More than 900 senior executives attended the 10th annual Great Place to Work Conference that was staged in Los Angeles last week to focus on the art and science of creating workplace engagement, job satisfaction, and happy employees. Just reading that sentence causes involuntary eye-rolling from plenty of leaders in the U.S. retail industry who either don't think it's necessary or don't think it's possible for a retail environment to be a "great" place to work.
Can You Find Happiness in Retail?
There's plenty of evidence to support the eye-rolling leaders in their belief that happiness, engagement, and satisfaction may not be possible to attain in a retail workplace these days. Not only are retail employees participating in walkouts and mini-strikes in major cities, but also a 2013 survey conducted by Manpower Group revealed that 74% of the survey participants were occasionally or often using their computer to look for a new job while on the clock at their current job. That's not exactly a marker for job satisfaction.
Another survey from CareerBliss.com produced a "50 Happiest Companies in America for 2013" ranking list, based on more than 100,000 employee-written reviews. Of the 50 companies on that "Happy" list, the only companies that have even a remote connection to the retail industry are companies that have retailing as a significant, but not primary, part of their business like Apple (AAPL), Dell (DELL), Ford (F), and Google (GOOG).

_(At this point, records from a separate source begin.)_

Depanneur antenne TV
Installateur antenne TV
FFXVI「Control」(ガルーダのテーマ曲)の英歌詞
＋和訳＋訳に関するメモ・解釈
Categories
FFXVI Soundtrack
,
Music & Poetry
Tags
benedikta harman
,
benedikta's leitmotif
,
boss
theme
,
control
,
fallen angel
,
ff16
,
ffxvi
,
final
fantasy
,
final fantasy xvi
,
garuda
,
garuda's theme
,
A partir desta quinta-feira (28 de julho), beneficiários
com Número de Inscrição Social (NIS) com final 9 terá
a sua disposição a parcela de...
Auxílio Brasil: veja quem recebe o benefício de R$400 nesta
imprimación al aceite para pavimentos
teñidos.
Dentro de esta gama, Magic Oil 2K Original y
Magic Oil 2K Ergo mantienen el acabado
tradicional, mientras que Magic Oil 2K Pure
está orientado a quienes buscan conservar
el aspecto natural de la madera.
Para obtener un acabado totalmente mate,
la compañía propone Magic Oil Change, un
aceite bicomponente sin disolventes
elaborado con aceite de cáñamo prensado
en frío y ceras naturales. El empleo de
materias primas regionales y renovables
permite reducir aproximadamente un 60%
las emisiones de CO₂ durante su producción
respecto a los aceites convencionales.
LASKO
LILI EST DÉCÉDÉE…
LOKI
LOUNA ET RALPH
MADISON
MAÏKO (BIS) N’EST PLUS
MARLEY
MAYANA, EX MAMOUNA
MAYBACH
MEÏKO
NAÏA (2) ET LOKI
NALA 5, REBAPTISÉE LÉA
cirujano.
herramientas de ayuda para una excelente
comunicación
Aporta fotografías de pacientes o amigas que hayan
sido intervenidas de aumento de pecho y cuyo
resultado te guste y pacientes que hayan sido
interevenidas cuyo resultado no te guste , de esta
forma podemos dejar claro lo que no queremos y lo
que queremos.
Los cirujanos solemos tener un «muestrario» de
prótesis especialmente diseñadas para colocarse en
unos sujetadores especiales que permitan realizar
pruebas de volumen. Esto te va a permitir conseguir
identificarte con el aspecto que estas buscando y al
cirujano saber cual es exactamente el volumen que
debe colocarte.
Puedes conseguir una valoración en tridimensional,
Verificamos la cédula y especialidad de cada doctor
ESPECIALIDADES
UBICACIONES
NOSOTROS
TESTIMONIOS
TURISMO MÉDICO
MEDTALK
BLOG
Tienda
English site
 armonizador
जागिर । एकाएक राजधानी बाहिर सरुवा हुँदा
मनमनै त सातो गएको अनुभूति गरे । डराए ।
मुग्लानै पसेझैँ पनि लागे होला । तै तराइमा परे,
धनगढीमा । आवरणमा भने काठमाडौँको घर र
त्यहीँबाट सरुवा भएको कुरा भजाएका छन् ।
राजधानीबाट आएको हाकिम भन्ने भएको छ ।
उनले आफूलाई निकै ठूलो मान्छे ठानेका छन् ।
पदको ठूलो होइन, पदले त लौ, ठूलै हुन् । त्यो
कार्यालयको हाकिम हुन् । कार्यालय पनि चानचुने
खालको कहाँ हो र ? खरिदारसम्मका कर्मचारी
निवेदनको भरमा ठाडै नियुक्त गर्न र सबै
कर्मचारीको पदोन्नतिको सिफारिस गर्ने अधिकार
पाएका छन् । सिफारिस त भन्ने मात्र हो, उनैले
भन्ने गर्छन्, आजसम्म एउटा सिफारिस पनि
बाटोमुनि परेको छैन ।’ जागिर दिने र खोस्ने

Where are companies who only sell retail?
You can find those retail companies filling up the Worst Retail Companies to Work For list instead. And not surprisingly, the retail companies that employees rate as being the "worst" places to work are also some of the retail companies that are floundering in 2013 - Radio Shack (RSH), Sears/Kmart (SHLD), Rite Aid (RAD), and GameStop (GME). Could it be that there is a correlation between happy employees and retail sales performance? That's a cutting-edge managerial hypothesis, eh?

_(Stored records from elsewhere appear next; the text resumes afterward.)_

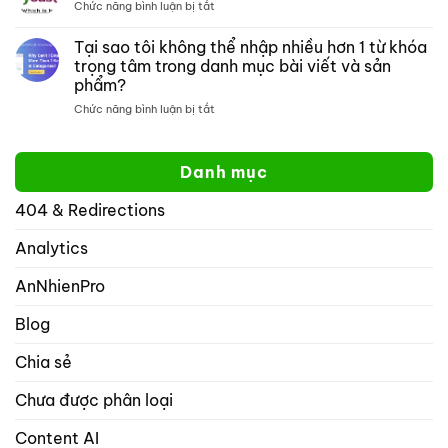
ở
Chức năng bình luận bị tắt
thị
một
Tại
mở:
trang
sao
Tại sao tôi không thể nhập nhiều hơn 1 từ khóa
Kiểm
web
xếp
soát
cụ
trọng tâm trong danh mục bài viết và sản
hạng
cách
thể
phẩm?
toán
hiển
học
ở
Chức năng bình luận bị tắt
thị
tốt
Tại
website
hơn
sao
của
yoast
tôi
bạn
Danh mục
không
trên
thể
mạng
404 & Redirections
nhập
xã
nhiều
hội
hơn
Analytics
với
1
rank
từ
math
AnNhienPro
khóa
seo
trọng
Blog
tâm
trong
Chia sẻ
danh
mục
Chưa được phân loại
bài
viết
và
Content AI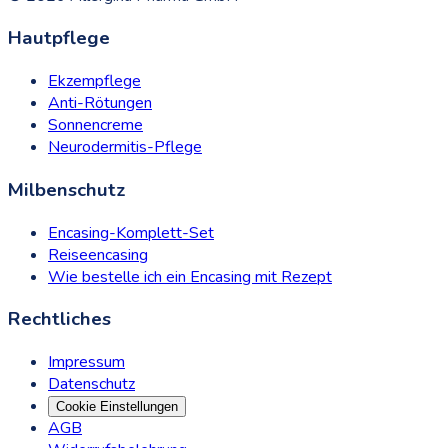
Hautpflege
Ekzempflege
Anti-Rötungen
Sonnencreme
Neurodermitis-Pflege
Milbenschutz
Encasing-Komplett-Set
Reiseencasing
Wie bestelle ich ein Encasing mit Rezept
Rechtliches
Impressum
Datenschutz
Cookie Einstellungen
AGB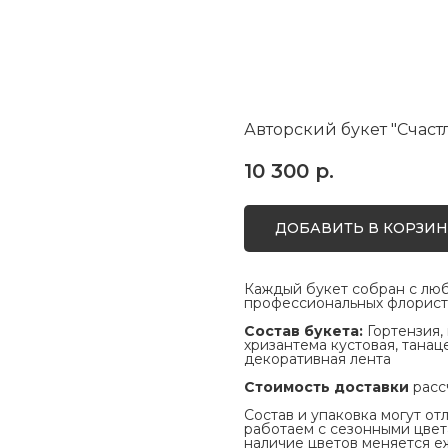
Авторский букет "Счас
10 300
р.
ДОБАВИТЬ В КОРЗИН
Каждый букет собран с люб
профессиональных флорист
Состав букета:
Гортензия,
хризантема кустовая, танац
декоративная лента
Cтоимость доставки
расс
Состав и упаковка могут от
работаем с сезонными цвета
наличие цветов меняется 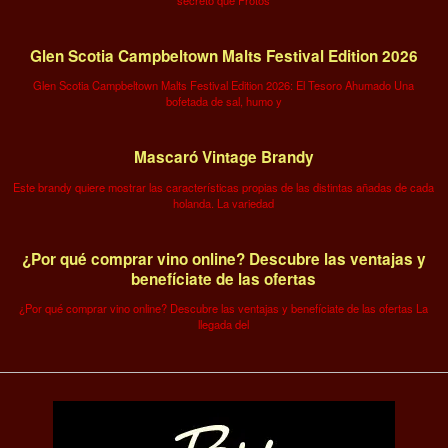
secreto que Protos
Glen Scotia Campbeltown Malts Festival Edition 2026
Glen Scotia Campbeltown Malts Festival Edition 2026: El Tesoro Ahumado Una
bofetada de sal, humo y
Mascaró Vintage Brandy
Este brandy quiere mostrar las características propias de las distintas añadas de cada
holanda. La variedad
¿Por qué comprar vino online? Descubre las ventajas y
benefíciate de las ofertas
¿Por qué comprar vino online? Descubre las ventajas y benefíciate de las ofertas La
llegada del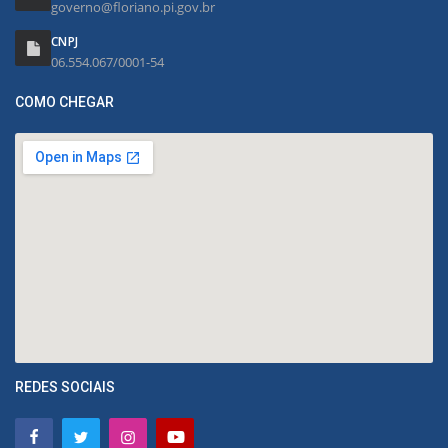
governo@floriano.pi.gov.br
CNPJ
06.554.067/0001-54
COMO CHEGAR
REDES SOCIAIS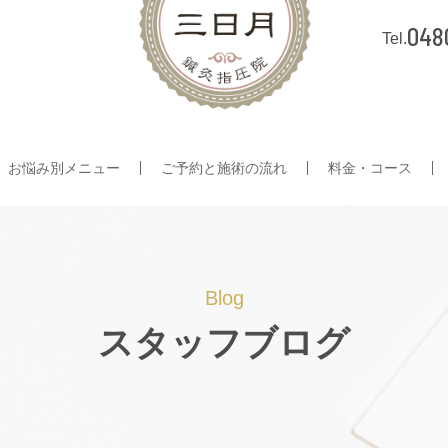
048
お悩み別メニュー
ご予約と施術の流れ
料金・コース
Blog
スタッフブログ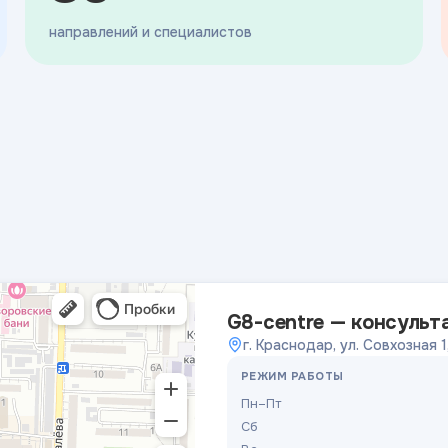
направлений и специалистов
G8-centre — консульт
г. Краснодар, ул. Совхозная 1
РЕЖИМ РАБОТЫ
Пн–Пт
Сб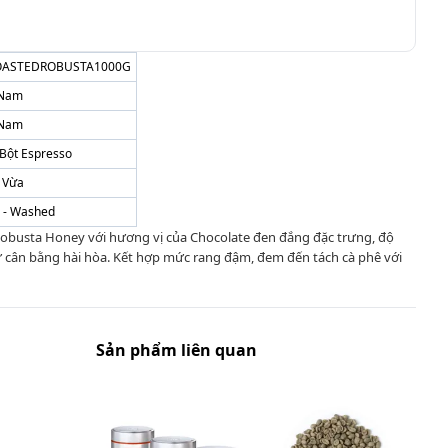
OASTEDROBUSTA1000G
 Nam
 Nam
 Bột Espresso
 Vừa
 - Washed
Robusta Honey với hương vị của Chocolate đen đắng đặc trưng, độ
sự cân bằng hài hòa. Kết hợp mức rang đậm, đem đến tách cà phê với
Sản phẩm liên quan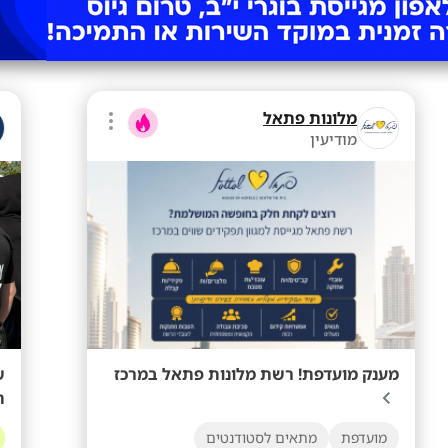
מלונות פתאל
מודיעין
מענק מועדפת! רשת מלונות פתאל במרכז
ת
מועדפת
מתאים לסטודנטים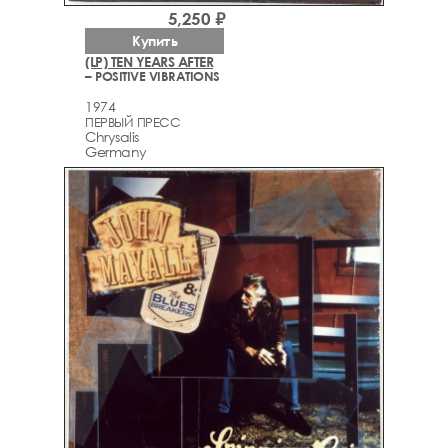
5,250 ₽
Купить
(LP) TEN YEARS AFTER
– POSITIVE VIBRATIONS
1974
ПЕРВЫЙ ПРЕСС
Chrysalis
Germany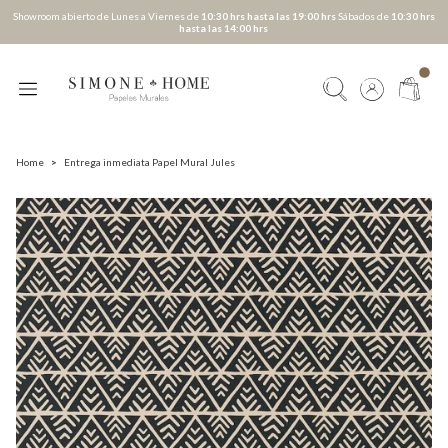
Showroom abierto de Lunes a Viernes de
10:30 hrs hasta las 19:00 hrs
Sábados de
10:30 hrs
hasta las 14:00 hrs
Home
>
Entrega inmediata Papel Mural Jules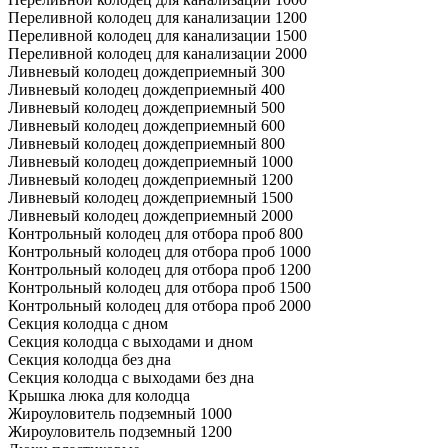
Переливной колодец для канализации 1200
Переливной колодец для канализации 1500
Переливной колодец для канализации 2000
Ливневый колодец дождеприемный 300
Ливневый колодец дождеприемный 400
Ливневый колодец дождеприемный 500
Ливневый колодец дождеприемный 600
Ливневый колодец дождеприемный 800
Ливневый колодец дождеприемный 1000
Ливневый колодец дождеприемный 1200
Ливневый колодец дождеприемный 1500
Ливневый колодец дождеприемный 2000
Контрольный колодец для отбора проб 800
Контрольный колодец для отбора проб 1000
Контрольный колодец для отбора проб 1200
Контрольный колодец для отбора проб 1500
Контрольный колодец для отбора проб 2000
Секция колодца с дном
Секция колодца с выходами и дном
Секция колодца без дна
Секция колодца с выходами без дна
Крышка люка для колодца
Жироуловитель подземный 1000
Жироуловитель подземный 1200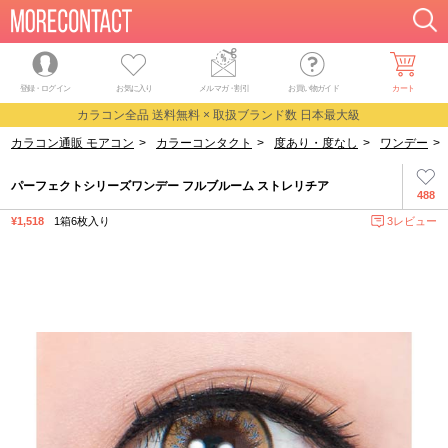
登録・ログイン
お気に入り
メルマガ
・
割引
お買い物ガイド
カート
カラコン全品 送料無料 × 取扱ブランド数 日本最大級
カラコン通販 モアコン
>
カラーコンタクト
>
度あり・度なし
>
ワンデー
>
パーフェクトシリーズワンデー フルブルーム ストレリチア
488
¥1,518
1箱6枚入り
3レビュー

Retail experts often get lost in a chicken-egg debate about whether unhappy employees are at the root cause of their struggles, or whether, after the company started struggling and started demanding more and caring less that its employees became unhappy. "Both" is almost always the answer to that discussion. But even if it's one or the other, the important point is that there is a connection between happy employees and company performance.
An awareness that happy employees produce happy results is not helpful to the retail leaders who have the chronic conditions of low pay and limited advancement working against them. Additionally, the retail industry is often viewed as having the "jobs of last resort" for those who can't find work in their own field. There are plenty of those wrongly employed people working in the U.S. retail industry right now.